Although there are statutory powers under the Terrorism Act 2006 for law enforcement agencies to order unlawful material to be removed from the internet, the Committee recommends that internet service providers themselves should be more active in monitoring the material they host, with appropriate guidance, advice and support from the Government. The Government should work with internet providers to develop a code of practice for the removal of material which promotes violent extremism.
Let us put some well-deserved words in the Committee’s collective mouth.
Where do those “radicals” come from? From the realm of “disaffection”? From the nursery of “alienation”? From the islands of “grievance”? We really can’t reach any definite conclusions, because, after all, Islam is a “religion of peace” and to say otherwise will only compound feelings of alienation and contribute to the grievance racket, err, that is to say, such a careless and hurtful assertion would solicit more complaints from the aggrieved. If there is any disaffection or alienation out there, it’s all the fault of British society and its Western values.
And we mustn’t place much importance on prisons, mosques, and universities as incubators of “radicalism” – we’ve done our best not to look, or pay attention to the percentage of prisoners who are Muslim or who convert to Islam, or to record the hateful rantings of Muslim clerics in places of worship, or the clotting of Muslim students on university campuses and their participation in “Islam will Dominate Britain” rallies.

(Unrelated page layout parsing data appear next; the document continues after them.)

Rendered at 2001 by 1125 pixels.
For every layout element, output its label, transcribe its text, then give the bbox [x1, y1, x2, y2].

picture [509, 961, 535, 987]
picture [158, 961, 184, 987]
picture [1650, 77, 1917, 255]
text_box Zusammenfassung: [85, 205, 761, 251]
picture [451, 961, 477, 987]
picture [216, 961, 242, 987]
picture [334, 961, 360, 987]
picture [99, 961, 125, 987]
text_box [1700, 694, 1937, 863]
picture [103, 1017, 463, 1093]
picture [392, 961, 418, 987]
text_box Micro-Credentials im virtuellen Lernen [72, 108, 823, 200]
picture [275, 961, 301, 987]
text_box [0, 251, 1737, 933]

Rather, we should focus our attention on the Internet.
Of this we are certain: the Internet, after all, is an efficient facilitator of communication among terrorists and would-be terrorists and other “extremists,” including those who oppose the Islamisation of Britain. The government must monitor Internet traffic and sites more effectively than it does at the present, and persuade providers and ISP owners to do a better job of self-policing. We are particularly interested in sites that promote or invite “hate speech” and other modes of illegal expression. We would like to see these vanish from the Internet just to save us all a spot of bother.

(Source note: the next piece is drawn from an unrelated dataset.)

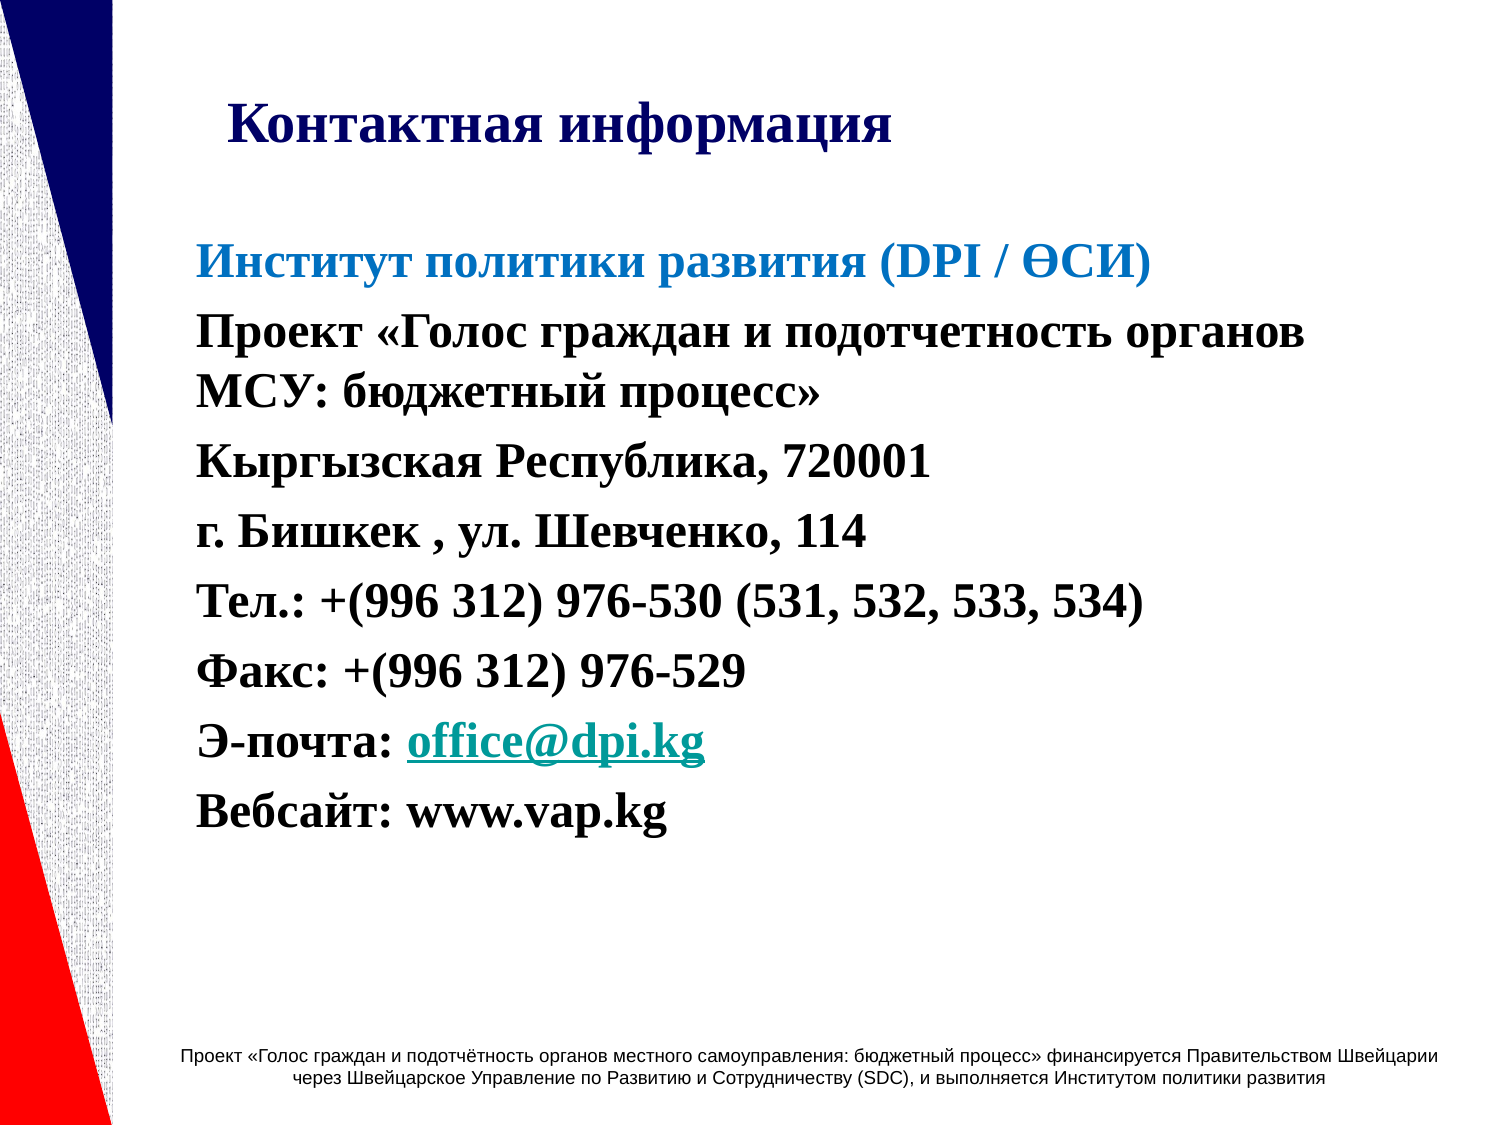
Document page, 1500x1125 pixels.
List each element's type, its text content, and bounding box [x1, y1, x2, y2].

text_box Институт политики развития (DPI / ӨСИ) Проект «Голос граждан и подотчетность органов МСУ: бюджетный процесс» Кыргызская Республика, 720001 г. Бишкек , ул. Шевченко, 114 Тел.: +(996 312) 976-530 (531, 532, 533, 534) Факс: +(996 312) 976-529 Э-почта: office@dpi.kg Вебсайт: www.vap.kg [181, 219, 1436, 1000]
picture [0, 4, 113, 1125]
title Контактная информация [212, 37, 1450, 200]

Of course, any legislation introduced in the House that would adopt our recommendations would invite opposition from those concerned about freedom of speech and the like, but we are confident that these objections can be circumvented without hurting anyone’s feelings. It has been done before.
At the moment, however, budgetary constraints prohibit Her Majesty’s government from emulating the American Department of Homeland Security and monitoring every bit of Internet usage and red-flagging every suspicious word and image. Muslims are a minority in Britain (at the moment), and we mustn’t leave them feeling left out of the political process (we discount the number of Muslims in the Commons and those who have been elevated to the Peerage, they’re a minority, too, and we don’t feel that the Muslim community are satisfied with such “tokenism”).
The Home Affairs Committee regret not having been able to reach any definitive conclusions, except on the role of the Internet. We will convene again soon and brandish our new, improved magnifying glasses to better and more thoroughly examine how the Internet contributes to extremism and radicalisation, and discuss how best to solve these sticky wickets.
We have one standing rule, however, which will go far in our fair and disinterested deliberations: No one will be allowed to quote Winston Churchill on the nature of Islam and the character of Muslims. Some members of the Committee find his statements violently offensive. Particularly Mr. Vaz.